Survival, according to the late Stephen Jay Gould, is mostly a matter of luck. Good genes won't help you if a meteor slams into your neighborhood or the climate changes. Gould writes of a thought experiment he calls "replaying life's tape." "[G]o back to any time and place in the past .... Then let the tape run again and see if the repetition looks at all like the original." Gould suspects that each replay would yield a different set of survivors and a "radically different history." Thus, evolution has no direction and does not progress.

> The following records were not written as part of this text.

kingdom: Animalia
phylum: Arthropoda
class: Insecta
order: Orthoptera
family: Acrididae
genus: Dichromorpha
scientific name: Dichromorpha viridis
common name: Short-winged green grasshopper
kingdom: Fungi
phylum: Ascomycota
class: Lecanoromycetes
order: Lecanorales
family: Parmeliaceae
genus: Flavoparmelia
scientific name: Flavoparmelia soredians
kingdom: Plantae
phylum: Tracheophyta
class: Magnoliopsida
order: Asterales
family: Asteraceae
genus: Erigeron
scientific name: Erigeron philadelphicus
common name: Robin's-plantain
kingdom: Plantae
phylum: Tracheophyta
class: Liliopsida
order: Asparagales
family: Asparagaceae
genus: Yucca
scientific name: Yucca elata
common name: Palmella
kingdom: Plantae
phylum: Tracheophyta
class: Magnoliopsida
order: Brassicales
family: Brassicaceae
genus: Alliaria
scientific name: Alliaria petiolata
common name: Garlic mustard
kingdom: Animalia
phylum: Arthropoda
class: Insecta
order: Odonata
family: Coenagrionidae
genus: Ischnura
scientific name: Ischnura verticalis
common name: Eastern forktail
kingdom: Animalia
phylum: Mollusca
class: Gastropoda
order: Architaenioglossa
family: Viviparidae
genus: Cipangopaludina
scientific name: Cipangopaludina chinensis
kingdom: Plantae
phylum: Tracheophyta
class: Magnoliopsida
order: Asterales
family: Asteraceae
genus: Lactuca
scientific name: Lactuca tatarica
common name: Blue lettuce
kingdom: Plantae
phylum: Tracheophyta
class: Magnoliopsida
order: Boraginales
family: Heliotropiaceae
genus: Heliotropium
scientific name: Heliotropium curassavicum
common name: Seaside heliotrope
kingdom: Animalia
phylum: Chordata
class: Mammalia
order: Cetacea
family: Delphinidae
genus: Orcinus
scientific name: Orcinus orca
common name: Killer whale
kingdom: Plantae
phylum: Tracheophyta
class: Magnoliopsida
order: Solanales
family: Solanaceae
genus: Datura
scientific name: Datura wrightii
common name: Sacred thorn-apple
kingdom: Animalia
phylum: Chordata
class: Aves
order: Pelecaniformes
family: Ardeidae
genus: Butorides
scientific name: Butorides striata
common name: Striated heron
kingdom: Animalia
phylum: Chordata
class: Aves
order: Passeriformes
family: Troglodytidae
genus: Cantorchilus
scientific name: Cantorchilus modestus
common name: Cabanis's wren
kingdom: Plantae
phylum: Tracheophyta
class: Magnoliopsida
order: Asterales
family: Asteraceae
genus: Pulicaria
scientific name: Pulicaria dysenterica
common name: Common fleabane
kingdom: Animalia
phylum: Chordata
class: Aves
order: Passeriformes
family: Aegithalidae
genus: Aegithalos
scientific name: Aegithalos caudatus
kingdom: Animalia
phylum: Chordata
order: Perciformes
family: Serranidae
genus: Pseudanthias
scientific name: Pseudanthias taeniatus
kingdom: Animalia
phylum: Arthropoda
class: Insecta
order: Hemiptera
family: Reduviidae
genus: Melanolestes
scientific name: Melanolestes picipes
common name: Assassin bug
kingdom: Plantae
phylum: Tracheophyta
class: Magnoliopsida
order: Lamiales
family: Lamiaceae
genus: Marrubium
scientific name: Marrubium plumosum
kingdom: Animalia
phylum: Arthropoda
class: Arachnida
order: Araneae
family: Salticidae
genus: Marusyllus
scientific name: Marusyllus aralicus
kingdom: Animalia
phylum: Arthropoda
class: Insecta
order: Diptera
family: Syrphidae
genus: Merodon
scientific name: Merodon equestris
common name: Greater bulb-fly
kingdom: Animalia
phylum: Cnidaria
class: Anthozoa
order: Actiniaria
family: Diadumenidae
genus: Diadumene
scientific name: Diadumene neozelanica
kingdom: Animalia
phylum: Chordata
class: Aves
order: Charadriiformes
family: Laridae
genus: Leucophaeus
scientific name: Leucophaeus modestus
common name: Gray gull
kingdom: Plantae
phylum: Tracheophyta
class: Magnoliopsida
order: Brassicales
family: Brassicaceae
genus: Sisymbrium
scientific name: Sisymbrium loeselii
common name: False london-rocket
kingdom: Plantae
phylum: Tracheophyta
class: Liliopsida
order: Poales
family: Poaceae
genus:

Dawkins disagrees. He declares that evolution does "progress in
directions that are at least predictable enough to justify the notion." Dawkins does not mean that natural selection was preordained to produce humans. He proposes only that certain complex adaptations, such as eyes, suggest a version of progress. Owl eyes, for instance, are quite different from fish eyes and evolved independently from them. In fact, Dawkins points out, eyes evolved independently many times in the animal kingdom, so it seems likely that when we replay the tape of life we will get creatures with eyes. Other features, such as venomous stingers and echolocation, also evolved independently more than once, which suggests that a rerun of life would produce similar features. Convergent evolution the development of similar body plans in unrelated species, such as the remarkable resemblance of marsupials in Australia to placental mammals on other continents further supports the idea that life might evolve into forms we would recognize if life's tape could be replayed.
The direction of evolution (or the lack of it) is a hotly debated topic among evolutionary scientists, but it seems to me that Mark Twain (as quoted by Dawkins) may have gotten it right: "History doesn't repeat itself, but it rhymes."